Son inspiration pour sa collection de thèse à la Parsons, présentée brillamment en mai 2015, Anissa l’a puisée encore une fois dans ses voyages, ou pour être plus précis dans l’action d’être en vol. « It’s in the air!», voilà le titre qu’elle donne, non sans une pointe d’humour, à son travail en vue de l’obtention de son Bachelor of Fine art de mode, spécialité Women’s wear. Sa thèse c’est un moment fort où elle a l’occasion d’exprimer sa vision personnelle autour d’un fil conducteur se déroulant des tout premiers croquis à la production d’une collection entière de six looks. Elle dit que ce sera probablement la seule fois de sa carrière où elle pouvait donner libre cours à son imagination et concevoir en dehors de toute contrainte de marché, de consommation ou de coût. Depuis toujours, le voyage a contribué à forger l’identité de la jeune fashion designer. Observateur privilégié d’un monde qui se globalise, elle a très vite pris conscience de la croissance fulgurante de l’industrie aérienne et de la démocratisation du voyage. Elle s’est alors posé la question : pourquoi voyageons-nous et que portons-nous comme vêtements quand Ú
Únous voyageons ? Après avoir interrogé de multiples personnes autour d’elle : globe-trotters, hommes et femmes d’affaires mais aussi voyageurs occasionnels, elle s’est aperçue que bien des gens craignent l’avion. De là, est née l’idée d’une collection de vêtements pour le voyage : une bulle de confort, d’aisance et de protection pour le voyageur moderne.
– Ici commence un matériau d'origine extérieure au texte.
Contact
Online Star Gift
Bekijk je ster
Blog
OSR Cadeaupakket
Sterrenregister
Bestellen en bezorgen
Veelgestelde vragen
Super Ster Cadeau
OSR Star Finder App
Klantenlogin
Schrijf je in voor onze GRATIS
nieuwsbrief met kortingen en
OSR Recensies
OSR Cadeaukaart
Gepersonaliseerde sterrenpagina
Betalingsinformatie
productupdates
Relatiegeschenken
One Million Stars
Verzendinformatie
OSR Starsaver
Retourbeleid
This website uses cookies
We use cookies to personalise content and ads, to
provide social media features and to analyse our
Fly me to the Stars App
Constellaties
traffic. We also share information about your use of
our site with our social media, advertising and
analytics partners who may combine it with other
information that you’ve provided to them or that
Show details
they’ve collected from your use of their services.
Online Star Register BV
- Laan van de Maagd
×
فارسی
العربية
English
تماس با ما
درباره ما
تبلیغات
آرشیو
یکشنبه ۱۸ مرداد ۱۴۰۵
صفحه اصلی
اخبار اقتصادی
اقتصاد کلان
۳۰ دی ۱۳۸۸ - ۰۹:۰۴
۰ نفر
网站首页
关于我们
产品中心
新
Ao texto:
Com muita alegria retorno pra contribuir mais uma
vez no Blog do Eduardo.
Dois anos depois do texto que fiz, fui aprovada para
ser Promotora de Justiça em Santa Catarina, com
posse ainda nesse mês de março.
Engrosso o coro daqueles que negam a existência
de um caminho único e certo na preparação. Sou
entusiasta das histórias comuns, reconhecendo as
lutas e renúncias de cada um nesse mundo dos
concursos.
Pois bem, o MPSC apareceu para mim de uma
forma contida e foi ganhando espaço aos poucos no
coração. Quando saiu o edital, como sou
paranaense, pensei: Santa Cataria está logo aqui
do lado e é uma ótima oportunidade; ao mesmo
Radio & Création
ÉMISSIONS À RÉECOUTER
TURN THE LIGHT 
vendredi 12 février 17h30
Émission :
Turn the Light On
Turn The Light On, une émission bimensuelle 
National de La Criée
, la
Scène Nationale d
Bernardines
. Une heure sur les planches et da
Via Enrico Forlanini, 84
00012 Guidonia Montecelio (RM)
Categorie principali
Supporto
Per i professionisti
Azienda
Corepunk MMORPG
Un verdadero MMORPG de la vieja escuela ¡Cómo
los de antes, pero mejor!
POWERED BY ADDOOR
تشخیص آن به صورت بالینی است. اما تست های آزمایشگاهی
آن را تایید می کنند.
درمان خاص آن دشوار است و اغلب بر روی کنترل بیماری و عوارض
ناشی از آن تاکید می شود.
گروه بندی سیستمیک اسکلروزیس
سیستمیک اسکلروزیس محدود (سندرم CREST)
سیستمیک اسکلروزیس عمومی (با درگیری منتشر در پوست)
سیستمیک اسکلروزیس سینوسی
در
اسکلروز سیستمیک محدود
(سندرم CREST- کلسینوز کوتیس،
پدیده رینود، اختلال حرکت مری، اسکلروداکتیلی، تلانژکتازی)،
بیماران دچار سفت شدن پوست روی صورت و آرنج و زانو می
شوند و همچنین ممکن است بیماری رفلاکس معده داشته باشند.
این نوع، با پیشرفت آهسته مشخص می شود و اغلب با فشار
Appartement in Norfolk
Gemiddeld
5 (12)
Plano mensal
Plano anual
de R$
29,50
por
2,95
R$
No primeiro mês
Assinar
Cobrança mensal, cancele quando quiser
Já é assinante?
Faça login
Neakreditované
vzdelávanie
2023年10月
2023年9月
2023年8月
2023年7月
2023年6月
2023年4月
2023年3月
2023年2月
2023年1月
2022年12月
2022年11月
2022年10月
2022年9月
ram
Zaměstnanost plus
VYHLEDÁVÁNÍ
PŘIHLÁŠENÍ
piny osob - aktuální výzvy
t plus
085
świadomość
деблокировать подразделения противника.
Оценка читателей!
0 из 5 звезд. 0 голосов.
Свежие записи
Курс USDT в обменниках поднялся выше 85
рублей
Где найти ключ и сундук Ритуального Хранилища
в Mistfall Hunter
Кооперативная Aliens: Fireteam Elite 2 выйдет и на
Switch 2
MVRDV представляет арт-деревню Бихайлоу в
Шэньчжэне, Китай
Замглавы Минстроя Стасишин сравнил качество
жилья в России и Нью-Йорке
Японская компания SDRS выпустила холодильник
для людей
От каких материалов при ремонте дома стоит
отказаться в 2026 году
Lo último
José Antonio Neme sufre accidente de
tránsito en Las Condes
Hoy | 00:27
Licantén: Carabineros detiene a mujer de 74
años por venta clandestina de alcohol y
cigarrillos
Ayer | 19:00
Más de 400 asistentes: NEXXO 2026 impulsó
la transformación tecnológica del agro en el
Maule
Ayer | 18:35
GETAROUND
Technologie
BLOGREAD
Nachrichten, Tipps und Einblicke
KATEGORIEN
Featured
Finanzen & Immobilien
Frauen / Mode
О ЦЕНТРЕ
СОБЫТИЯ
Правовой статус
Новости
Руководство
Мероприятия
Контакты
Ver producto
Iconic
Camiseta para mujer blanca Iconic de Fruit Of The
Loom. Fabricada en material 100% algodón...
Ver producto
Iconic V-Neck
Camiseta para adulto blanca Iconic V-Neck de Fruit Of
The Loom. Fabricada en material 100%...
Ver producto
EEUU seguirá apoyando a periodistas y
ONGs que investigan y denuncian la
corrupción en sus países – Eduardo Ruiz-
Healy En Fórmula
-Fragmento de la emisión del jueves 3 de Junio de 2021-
Dans sa collection elle a développé des techniques de feutrage et de broderie au poinçon pour manipuler ses tissus et restituer des paysages vus du ciel. Elle a notamment introduit au niveau de ses broderies et impressions de tissus une touche d’abstraction puisant son inspiration dans les cartes d’itinéraires aériens. Ses tissus sont exclusivement naturels : laine, cachemire, coton avec à l’occasion des insertions de lin ou de soie. La palette de couleurs s’inspire des paysages observés du hublot d’un avion : célestes avec des déclinaisons de bleu et de gris, terrestres avec des couleurs terres d’argile ou de Sienne. Quelques touches de couleur orange vif viennent exacerber la palette comme le feraient le lever ou le coucher du soleil. Son design joue sur les formes et les fonctionnalités de ses vêtements, les transformant comme par magie pour leur donner de multiples vies. La veste se transforme en oreiller pour le bonheur du voyageur et la jupe se double d’une couverture si utile pour des voyages longs et fatigants. La prochaine étape du voyage d’Anissa pourrait bien être Tunis, où elle nous prépare une surprise pour ce printemps avec une collection spécialement conçue en collaboration avec une grande galerie tunisienne, jusque-là ouverte aux seuls fashion designers régionaux ou internationaux. Entrepreneur dans l’âme, Anissa Meddeb sait ce qu’elle veut: monter son entreprise et lancer sa propre marque pour créer, créer et créer encore. Elle s’y prépare activement.